Word for word, restate the lines from the one holding "left shoulder: (720, 536)" through the end of the data below, including both endpoints and nothing more.

___ RECORDS FOR THIS EXERCISE

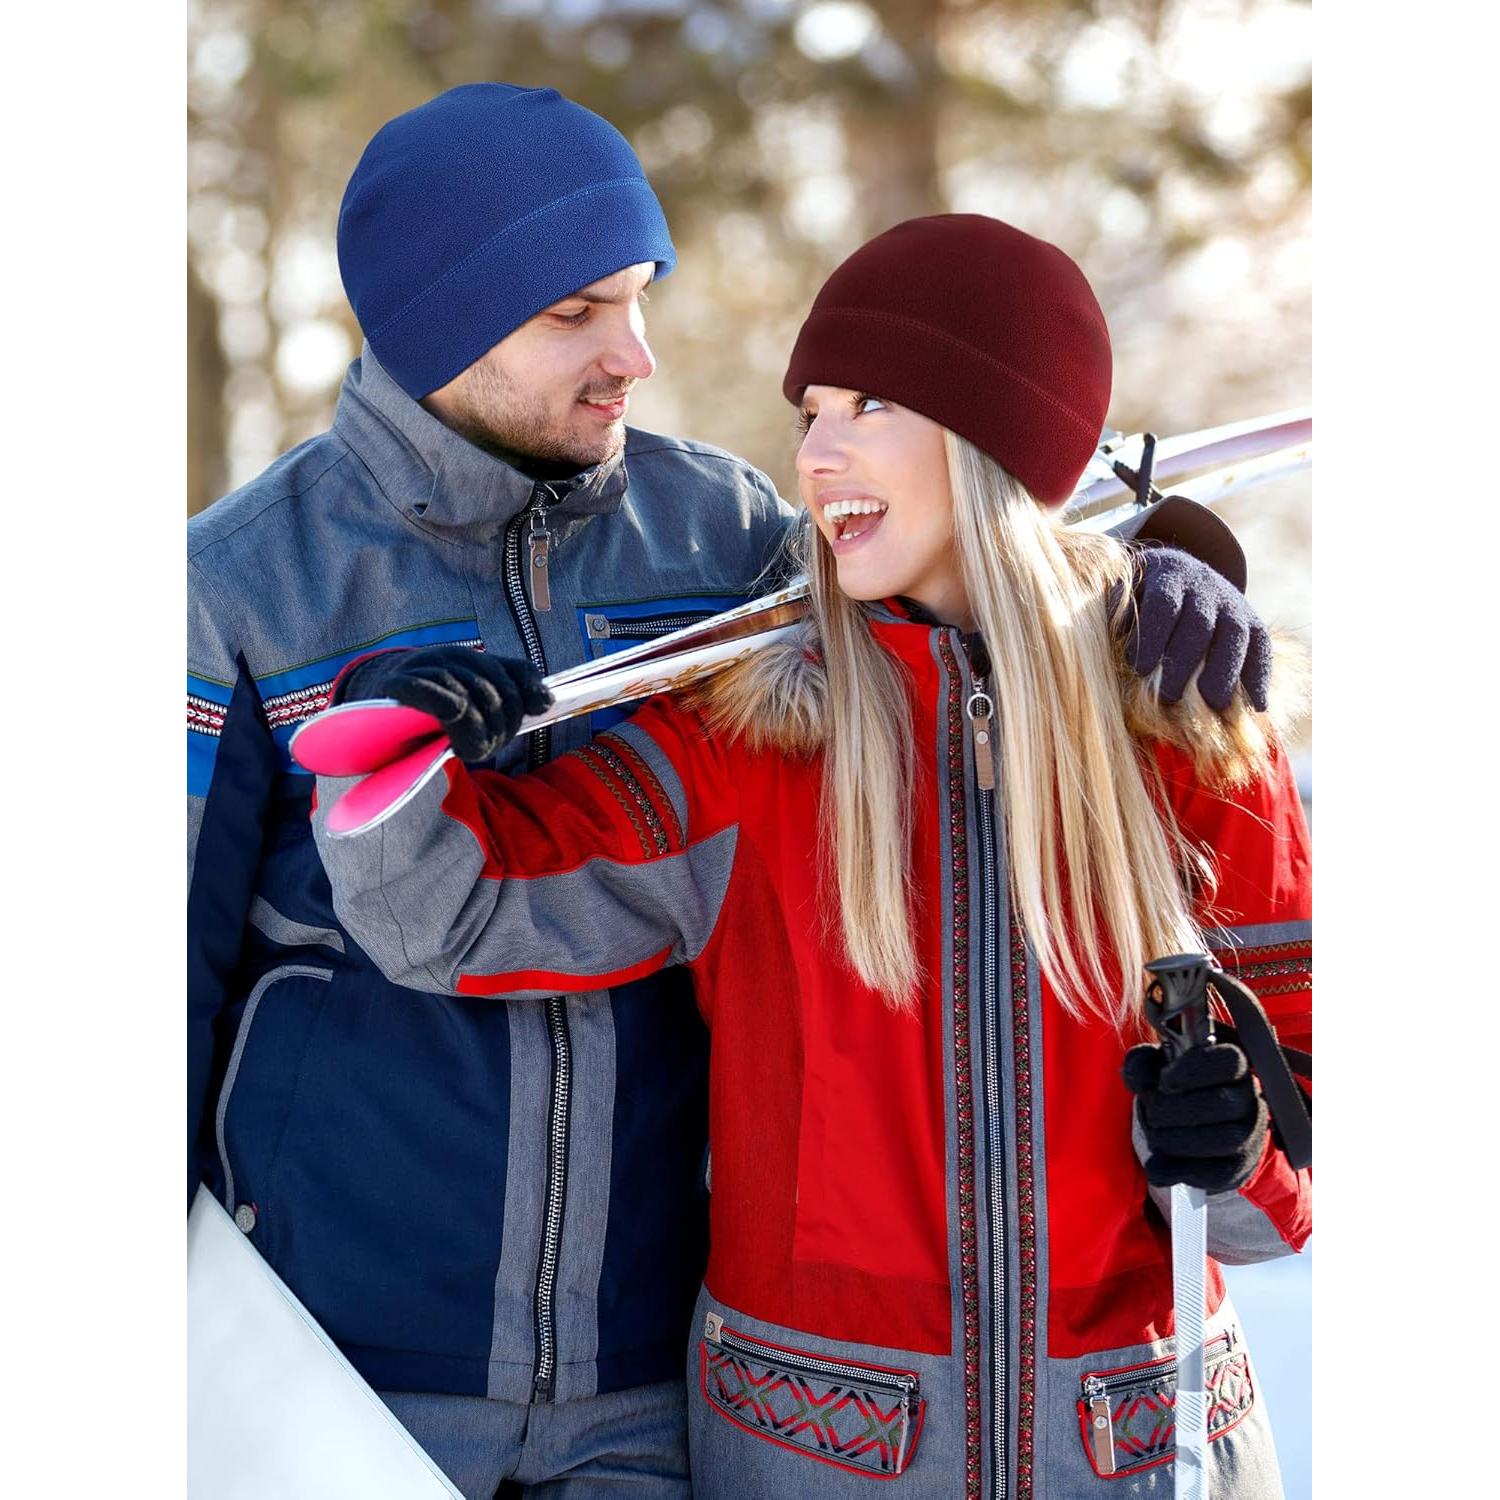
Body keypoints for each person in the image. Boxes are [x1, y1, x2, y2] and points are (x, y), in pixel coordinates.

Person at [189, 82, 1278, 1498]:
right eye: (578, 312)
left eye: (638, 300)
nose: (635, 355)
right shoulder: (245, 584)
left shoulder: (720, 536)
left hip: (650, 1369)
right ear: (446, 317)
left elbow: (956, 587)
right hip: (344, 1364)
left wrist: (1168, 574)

______

WRITTEN RESPONSE:
left shoulder: (720, 536)
left hip: (650, 1369)
right ear: (446, 317)
left elbow: (956, 587)
right hip: (344, 1364)
left wrist: (1168, 574)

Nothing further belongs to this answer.